You should be able to adapt this to whatever your application requires
I'll go back to my original suggestion. I've updated the related question with an answer of my own, which I believe is correct.
create a flag in global memory:
__device__ int flag;
at each iteration,
initialize the flag to zero (in host code):
int init_val = 0;
cudaMemcpyToSymbol(flag, &init_val, sizeof(int));
In your kernel device code, modify the flag to 1 if a change is made to the matrix:
__global void iter_kernel(float *matrix){
...
if (new_val[i] != matrix[i]){
matrix[i] = new_val[i];
flag = 1;}
...
}
after calling the kernel, at the end of the iteration (in host code), test for modification:
int modified = 0;
cudaMemcpyFromSymbol(&modified, flag, sizeof(int));
if (modified){
...
}
Even if multiple threads in separate blocks or even separate grids, are writing the flag value, as long as the only thing they do is write the same value (i.e. 1 in this case), there is no hazard. The write will not get "lost" and no spurious values will show up in the flag variable.
Testing float or double quantities for equality in this fashion is questionable, but that doesn't seem to be the point of your question. If you have a preferred method to declare "modification" use that instead (such as testing for equality within a tolerance, perhaps).

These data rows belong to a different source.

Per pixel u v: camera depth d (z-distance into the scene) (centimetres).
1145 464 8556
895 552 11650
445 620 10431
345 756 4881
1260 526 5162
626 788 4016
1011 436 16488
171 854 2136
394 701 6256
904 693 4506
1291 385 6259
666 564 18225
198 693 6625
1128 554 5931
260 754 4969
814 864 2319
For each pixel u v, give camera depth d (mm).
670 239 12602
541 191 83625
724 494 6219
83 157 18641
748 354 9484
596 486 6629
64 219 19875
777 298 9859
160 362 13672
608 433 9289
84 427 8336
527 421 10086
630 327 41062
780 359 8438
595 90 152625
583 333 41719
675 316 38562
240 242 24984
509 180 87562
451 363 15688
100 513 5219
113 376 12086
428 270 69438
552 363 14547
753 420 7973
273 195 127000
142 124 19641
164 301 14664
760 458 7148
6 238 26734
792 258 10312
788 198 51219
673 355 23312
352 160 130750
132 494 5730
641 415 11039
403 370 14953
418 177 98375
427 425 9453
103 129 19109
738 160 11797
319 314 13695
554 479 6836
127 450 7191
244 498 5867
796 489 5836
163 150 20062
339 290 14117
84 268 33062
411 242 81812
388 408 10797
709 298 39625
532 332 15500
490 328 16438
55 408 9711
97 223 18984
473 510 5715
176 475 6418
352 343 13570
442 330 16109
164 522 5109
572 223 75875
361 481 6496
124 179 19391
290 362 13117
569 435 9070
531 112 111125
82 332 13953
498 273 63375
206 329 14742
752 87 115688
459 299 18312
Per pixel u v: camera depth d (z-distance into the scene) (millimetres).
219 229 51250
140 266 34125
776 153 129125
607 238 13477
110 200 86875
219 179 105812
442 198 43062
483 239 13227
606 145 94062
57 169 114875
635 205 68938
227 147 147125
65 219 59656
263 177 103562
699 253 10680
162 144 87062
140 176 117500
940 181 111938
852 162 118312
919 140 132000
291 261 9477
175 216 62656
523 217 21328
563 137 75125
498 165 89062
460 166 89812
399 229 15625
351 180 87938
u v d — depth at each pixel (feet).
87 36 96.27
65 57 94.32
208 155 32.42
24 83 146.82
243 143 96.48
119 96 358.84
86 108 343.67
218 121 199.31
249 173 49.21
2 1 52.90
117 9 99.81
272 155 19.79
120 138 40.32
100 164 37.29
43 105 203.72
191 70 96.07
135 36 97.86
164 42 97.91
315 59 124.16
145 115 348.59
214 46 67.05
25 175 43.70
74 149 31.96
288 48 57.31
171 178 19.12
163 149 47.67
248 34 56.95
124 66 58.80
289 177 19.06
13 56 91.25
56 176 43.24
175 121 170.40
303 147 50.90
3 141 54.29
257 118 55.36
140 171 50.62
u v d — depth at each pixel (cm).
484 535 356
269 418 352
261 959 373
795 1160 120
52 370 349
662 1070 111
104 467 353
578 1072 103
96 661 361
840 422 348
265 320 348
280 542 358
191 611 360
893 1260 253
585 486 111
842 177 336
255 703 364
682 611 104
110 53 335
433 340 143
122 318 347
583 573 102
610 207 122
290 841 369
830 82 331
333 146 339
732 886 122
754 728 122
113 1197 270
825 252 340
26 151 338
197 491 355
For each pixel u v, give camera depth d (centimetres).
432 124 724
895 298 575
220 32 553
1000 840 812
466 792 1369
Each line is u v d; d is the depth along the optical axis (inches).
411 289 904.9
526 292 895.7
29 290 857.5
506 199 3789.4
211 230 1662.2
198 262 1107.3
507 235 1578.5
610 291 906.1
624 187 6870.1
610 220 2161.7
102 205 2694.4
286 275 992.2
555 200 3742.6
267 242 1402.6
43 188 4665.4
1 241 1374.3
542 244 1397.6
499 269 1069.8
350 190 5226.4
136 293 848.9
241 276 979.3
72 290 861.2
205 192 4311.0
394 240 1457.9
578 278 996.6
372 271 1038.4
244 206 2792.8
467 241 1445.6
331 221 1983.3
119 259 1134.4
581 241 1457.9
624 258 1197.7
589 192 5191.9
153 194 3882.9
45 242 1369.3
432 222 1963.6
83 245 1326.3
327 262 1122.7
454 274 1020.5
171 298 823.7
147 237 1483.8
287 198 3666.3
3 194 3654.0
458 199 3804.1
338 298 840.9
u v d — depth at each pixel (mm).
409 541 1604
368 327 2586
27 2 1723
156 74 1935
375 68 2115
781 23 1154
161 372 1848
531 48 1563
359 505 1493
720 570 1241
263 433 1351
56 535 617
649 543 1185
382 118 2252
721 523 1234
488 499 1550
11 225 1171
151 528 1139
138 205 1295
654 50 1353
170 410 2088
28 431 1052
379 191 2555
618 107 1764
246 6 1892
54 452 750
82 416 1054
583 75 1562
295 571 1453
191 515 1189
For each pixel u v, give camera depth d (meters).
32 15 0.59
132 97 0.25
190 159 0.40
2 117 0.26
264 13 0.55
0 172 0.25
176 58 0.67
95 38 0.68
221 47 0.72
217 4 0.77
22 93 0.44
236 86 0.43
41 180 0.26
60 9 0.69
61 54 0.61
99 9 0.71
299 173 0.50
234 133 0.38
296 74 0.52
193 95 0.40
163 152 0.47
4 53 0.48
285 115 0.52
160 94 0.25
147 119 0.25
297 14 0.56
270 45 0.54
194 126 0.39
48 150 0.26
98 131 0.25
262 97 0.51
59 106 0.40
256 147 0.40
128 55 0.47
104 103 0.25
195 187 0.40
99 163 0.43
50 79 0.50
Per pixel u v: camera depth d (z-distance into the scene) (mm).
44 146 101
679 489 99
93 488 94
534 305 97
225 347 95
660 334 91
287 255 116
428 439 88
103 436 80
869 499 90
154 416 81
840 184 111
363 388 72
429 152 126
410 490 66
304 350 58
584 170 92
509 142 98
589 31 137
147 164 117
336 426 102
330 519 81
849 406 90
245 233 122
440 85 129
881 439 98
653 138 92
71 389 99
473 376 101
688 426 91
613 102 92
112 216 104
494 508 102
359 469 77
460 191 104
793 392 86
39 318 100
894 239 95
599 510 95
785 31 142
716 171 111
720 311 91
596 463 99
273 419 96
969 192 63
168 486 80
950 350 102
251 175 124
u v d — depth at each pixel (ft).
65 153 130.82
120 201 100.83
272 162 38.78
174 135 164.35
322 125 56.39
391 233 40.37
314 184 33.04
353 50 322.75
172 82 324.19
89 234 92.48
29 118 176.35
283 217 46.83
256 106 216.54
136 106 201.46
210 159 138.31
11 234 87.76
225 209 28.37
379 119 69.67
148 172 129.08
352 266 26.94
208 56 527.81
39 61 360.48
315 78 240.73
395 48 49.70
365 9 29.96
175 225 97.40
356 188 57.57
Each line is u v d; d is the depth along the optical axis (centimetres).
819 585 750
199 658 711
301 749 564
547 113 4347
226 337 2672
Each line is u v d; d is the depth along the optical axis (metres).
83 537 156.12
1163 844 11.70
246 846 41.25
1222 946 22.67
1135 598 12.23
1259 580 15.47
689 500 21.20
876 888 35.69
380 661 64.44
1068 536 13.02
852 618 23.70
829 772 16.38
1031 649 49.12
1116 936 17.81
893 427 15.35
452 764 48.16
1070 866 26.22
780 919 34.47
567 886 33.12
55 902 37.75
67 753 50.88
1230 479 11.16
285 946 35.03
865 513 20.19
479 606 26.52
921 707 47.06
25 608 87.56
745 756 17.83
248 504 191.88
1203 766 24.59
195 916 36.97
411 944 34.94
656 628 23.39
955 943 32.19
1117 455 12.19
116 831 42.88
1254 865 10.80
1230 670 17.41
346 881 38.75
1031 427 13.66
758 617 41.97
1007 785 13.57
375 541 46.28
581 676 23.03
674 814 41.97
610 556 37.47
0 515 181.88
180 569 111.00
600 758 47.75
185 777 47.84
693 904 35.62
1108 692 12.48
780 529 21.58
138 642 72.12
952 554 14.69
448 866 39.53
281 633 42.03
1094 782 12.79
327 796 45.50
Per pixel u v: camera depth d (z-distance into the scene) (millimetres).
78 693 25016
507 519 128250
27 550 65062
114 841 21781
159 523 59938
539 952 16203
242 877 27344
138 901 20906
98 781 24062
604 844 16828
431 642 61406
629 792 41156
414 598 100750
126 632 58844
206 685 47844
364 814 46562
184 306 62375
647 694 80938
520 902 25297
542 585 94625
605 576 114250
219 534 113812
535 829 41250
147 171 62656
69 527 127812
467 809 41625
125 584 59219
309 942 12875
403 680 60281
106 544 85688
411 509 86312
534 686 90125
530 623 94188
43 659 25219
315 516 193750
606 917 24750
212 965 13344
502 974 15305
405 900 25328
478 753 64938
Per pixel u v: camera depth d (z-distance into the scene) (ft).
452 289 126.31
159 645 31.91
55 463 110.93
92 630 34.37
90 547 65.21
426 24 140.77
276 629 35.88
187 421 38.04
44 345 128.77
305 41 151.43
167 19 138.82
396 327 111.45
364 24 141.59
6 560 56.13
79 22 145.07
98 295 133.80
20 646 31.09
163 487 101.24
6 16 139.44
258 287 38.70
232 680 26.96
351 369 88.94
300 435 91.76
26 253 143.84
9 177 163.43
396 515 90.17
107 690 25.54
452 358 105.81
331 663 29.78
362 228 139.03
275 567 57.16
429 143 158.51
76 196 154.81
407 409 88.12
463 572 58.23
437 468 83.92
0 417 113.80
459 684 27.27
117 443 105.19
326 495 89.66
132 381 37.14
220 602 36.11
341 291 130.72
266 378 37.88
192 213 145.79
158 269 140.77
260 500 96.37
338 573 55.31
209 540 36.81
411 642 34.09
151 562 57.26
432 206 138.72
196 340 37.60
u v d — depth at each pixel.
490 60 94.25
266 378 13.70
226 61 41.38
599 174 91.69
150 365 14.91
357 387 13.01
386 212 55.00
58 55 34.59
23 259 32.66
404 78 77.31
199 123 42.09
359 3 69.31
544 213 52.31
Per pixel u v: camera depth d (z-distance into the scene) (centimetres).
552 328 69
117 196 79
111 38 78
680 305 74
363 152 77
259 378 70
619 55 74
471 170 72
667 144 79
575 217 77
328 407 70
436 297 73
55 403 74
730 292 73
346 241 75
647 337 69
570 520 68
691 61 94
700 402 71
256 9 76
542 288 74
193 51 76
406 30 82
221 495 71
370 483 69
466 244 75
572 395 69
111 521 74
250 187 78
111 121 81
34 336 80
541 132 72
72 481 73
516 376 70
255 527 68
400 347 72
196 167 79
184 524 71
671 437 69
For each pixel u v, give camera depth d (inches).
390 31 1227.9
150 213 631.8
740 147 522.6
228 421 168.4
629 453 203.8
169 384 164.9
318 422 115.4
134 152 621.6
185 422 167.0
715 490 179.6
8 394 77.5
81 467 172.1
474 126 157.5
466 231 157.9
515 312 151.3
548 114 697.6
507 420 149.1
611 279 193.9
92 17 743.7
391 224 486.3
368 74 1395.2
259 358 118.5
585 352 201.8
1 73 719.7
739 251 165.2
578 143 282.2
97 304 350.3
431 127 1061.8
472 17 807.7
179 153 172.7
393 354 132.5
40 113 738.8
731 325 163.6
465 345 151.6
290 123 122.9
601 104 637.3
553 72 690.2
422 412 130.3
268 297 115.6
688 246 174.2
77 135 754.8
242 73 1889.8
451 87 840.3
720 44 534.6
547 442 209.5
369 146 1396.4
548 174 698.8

Some obvious enhancements to this method would be to create one (local) flag variable per thread, and have each thread update the global flag variable once per kernel, rather than on every modification. This would result in at most one global write per thread per kernel. Another approach would be to keep one flag variable per block in shared memory, and have all threads simply update that variable. At the completion of the block, one write is made to global memory (if necessary) to update the global flag. We don't need to resort to complicated reductions in this case, because there is only one boolean result for the entire kernel, and we can tolerate multiple threads writing to either a shared or global variable, as long as all threads are writing the same value.
I can't see any reason to use atomics, or how it would benefit anything.
A reduction kernel seems like overkill, at least compared to one of the optimized approaches (e.g. a shared flag per block). And it would have the drawbacks you mention, such as the fact that anything less than a CRC or similarly complicated computation might alias two different matrix results as "the same".